L’évolution du marché immobilier mérite aussi qu’on s’y intéresse, affirme Philippe Janssens. “Après 1995, la faible inflation a atténué la différence entre les charges d’emprunt et les charges locatives. Les locataires aisés ont donc acheté des biens, ce qui a entraîné une contraction du marché locatif. Ces dernières années, les taux d’intérêt historiquement bas ont orienté à nouveau les investisseurs vers l’immobilier. Ces deux groupes, tant les jeunes qui acquièrent leur premier logement que les investisseurs, se concentrent sur le segment du marché tournant autour de 200.000 euros.”

Répercussions négatives

Sven Damen, doctorant au département de recherche en économie de la KU Leuven, plaide en faveur d’un démantèlement progressif du bonus logement en Flandre. “Ce dispositif a des effets néfastes. Comme cet avantage pousse les prix à la hausse, il profite en grande partie aux revenus les plus élevés et renforce l’inégalité des revenus. Une fiscalité plus neutre, sans bonus logement, est dès lors souhaitable, mais il vaut mieux mettre progressivement un terme au dispositif, pour éviter un choc négatif sur les prix.”

“La suppression totale du bonus logement est lourde d’un tel risque. La diminution des droits d’enregistrement prévue par la Région bruxelloise l’atténue, certes, mais pas suffisamment. Les répercussions négatives sur les prix sont plus marquées sur les marchés qui concernent les ménages à deux revenus (les maisons ordinaires par exemple) que sur les marchés qui visent davantage les personnes isolées (les appartements). Dans un ménage à deux revenus, les deux partenaires dépendent du bonus logement.”

Le bonus logement dans les trois régions

A Bruxelles

La Région bruxelloise supprimera le bonus logement pour les crédits hypothécaires contractés à partir du 1er janvier 2017. L’avantage est maintenu pour les anciens emprunts. Si vous avez contracté un emprunt en 2016, vous pouvez déduire un montant allant jusqu’à 2.300 euros par personne. A Bruxelles, les montants du bonus logement concernant les emprunts contractés avant 2017 sont encore indexés.
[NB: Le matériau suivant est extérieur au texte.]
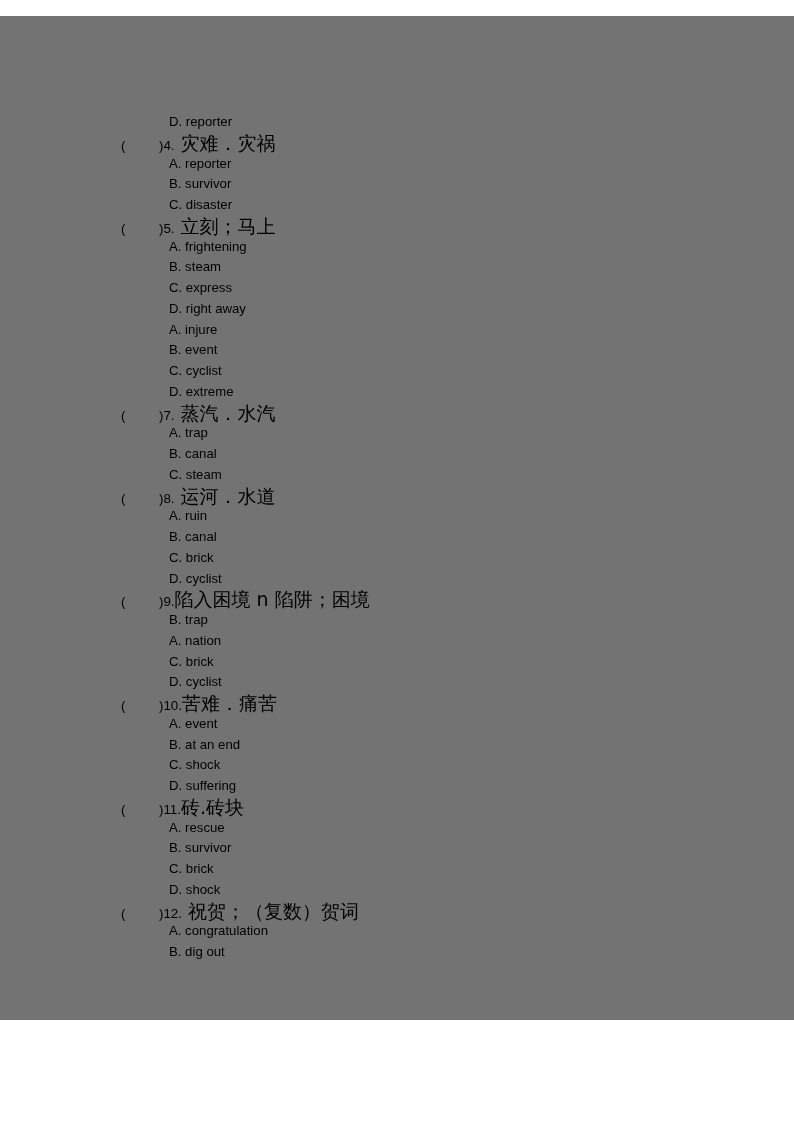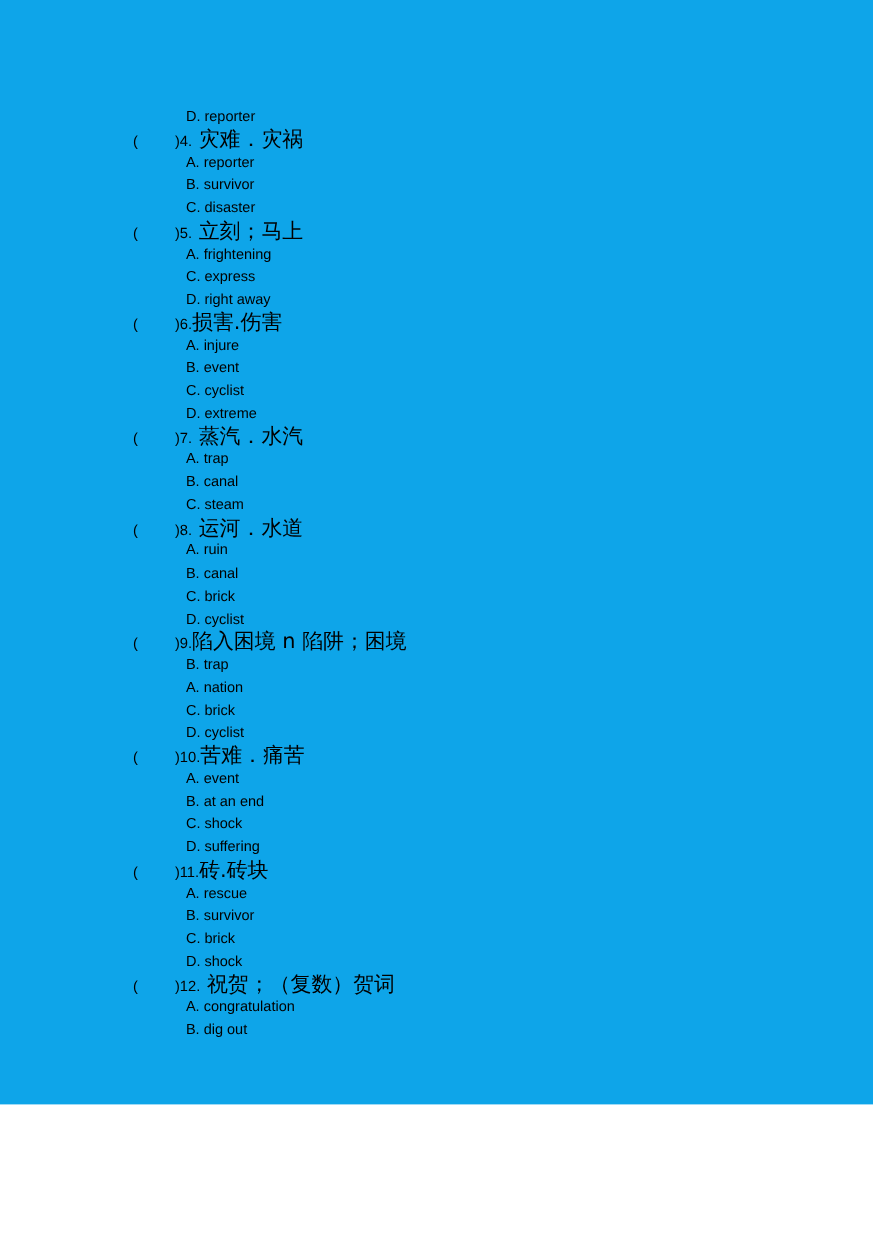"D. reporter" #sheet { background: #0ea5e9 -> #737373; top: 0 -> 16px }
A partir de 2017, le bonus logement est remplacé dans la capitale par un relèvement du seuil d’exonération des droits d’enregistrement. Initialement, la première tranche de 60.000 euros du prix d’achat (voire 75.000 d’euros si le bien est situé dans certaines zones prioritaires) était exonérée. Désormais, l’exonération porte sur 175.000 euros. L’économie ainsi réalisée s’élève à 175.000 euros x 12,5 %, soit 21.875 euros. A condition que le prix d’achat du logement ne soit pas supérieur à 500.000 euros.

En Wallonie

Pour les crédits contractés après le 1er janvier 2016, la Wallonie a remplacé le bonus logement par le chèque-habitat, qui donne droit à une réduction d’impôt à compter de l’année qui suit celle où l’emprunt a été contracté. Pour pouvoir prétendre au chèque-habitat, trois conditions doivent être remplies : l’emprunteur doit avoir contracté un emprunt hypothécaire d’une durée d’au moins 10 ans ; l’emprunt doit servir à acheter ou construire une habitation propre et unique ; et le revenu annuel net imposable de l’emprunteur ne peut être supérieur à 81.000 euros. Plus le revenu est élevé, plus la réduction d’impôt est faible.
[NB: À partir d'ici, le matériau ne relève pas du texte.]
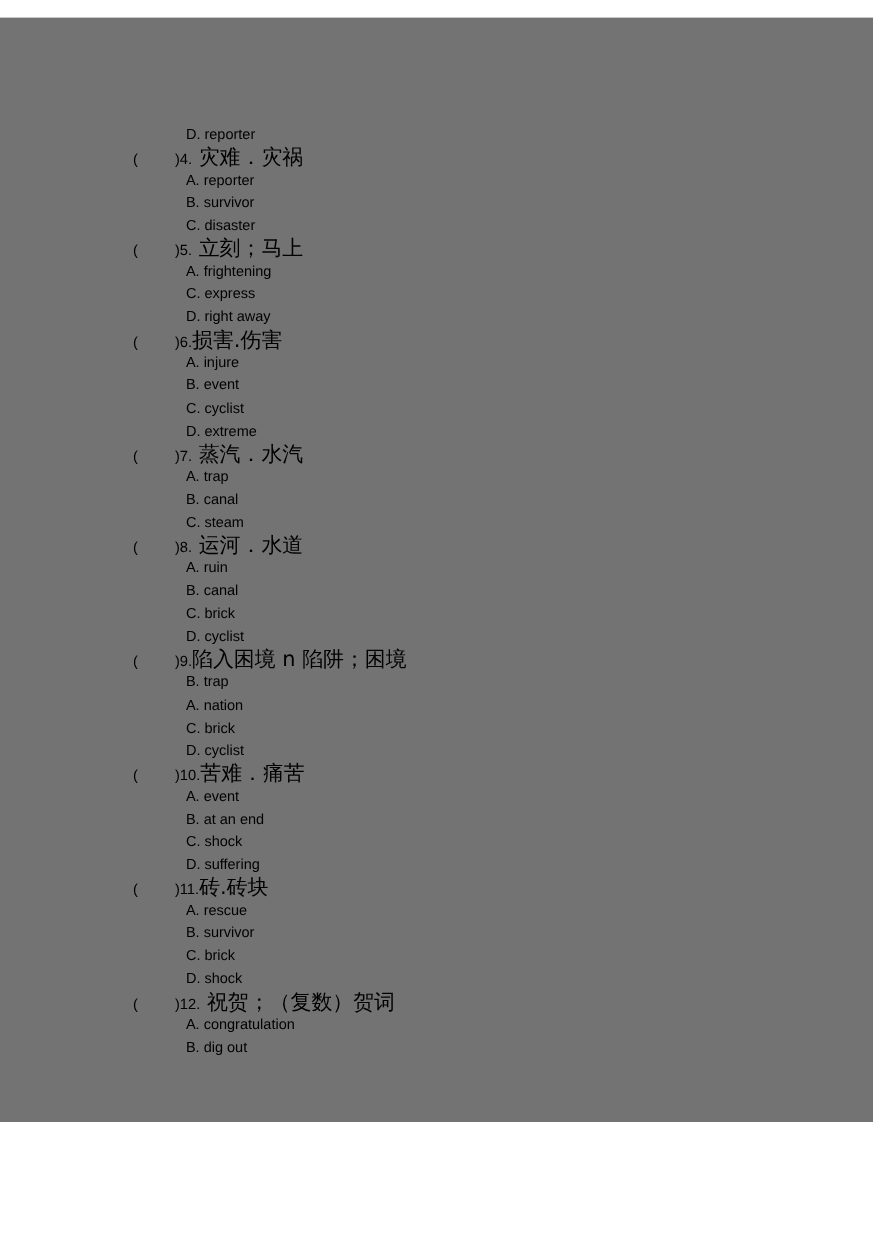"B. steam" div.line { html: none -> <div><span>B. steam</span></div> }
Le chèque-habitat est calculé annuellement sur la base des revenus personnels de l’emprunteur et du nombre d’enfants à sa charge. Le montant du chèque-habitat peut donc varier d’une année à l’autre. Si le revenu du preneur de crédit augmente, le chèque-habitat baisse. Le dispositif est limité dans le temps à 20 ans et réduit de moitié après 10 ans.

En Flandre

Si vous empruntez après le 1er janvier 2017 pour acheter, construire ou rénover votre habitation propre en Flandre, vous bénéficiez d’un bonus logement de 1.520 euros par personne, majoré les 10 premières années et si vous avez au moins trois enfants à charge l’année suivant celle où vous avez contracté l’emprunt. Les montants maximums du bonus logement ne sont plus indexés. La Flandre a étendu le champ d’application de l’avantage fiscal à chaque habitation : les deuxièmes et troisièmes résidences peuvent donc en faire l’objet. Si vous achetez un autre bien pour y établir votre habitation familiale et que vous contractez un emprunt hypothécaire, vous pouvez désormais prétendre à l’avantage fiscal. A condition toutefois d’y avoir emménagé lorsque vous payez les charges d’emprunt.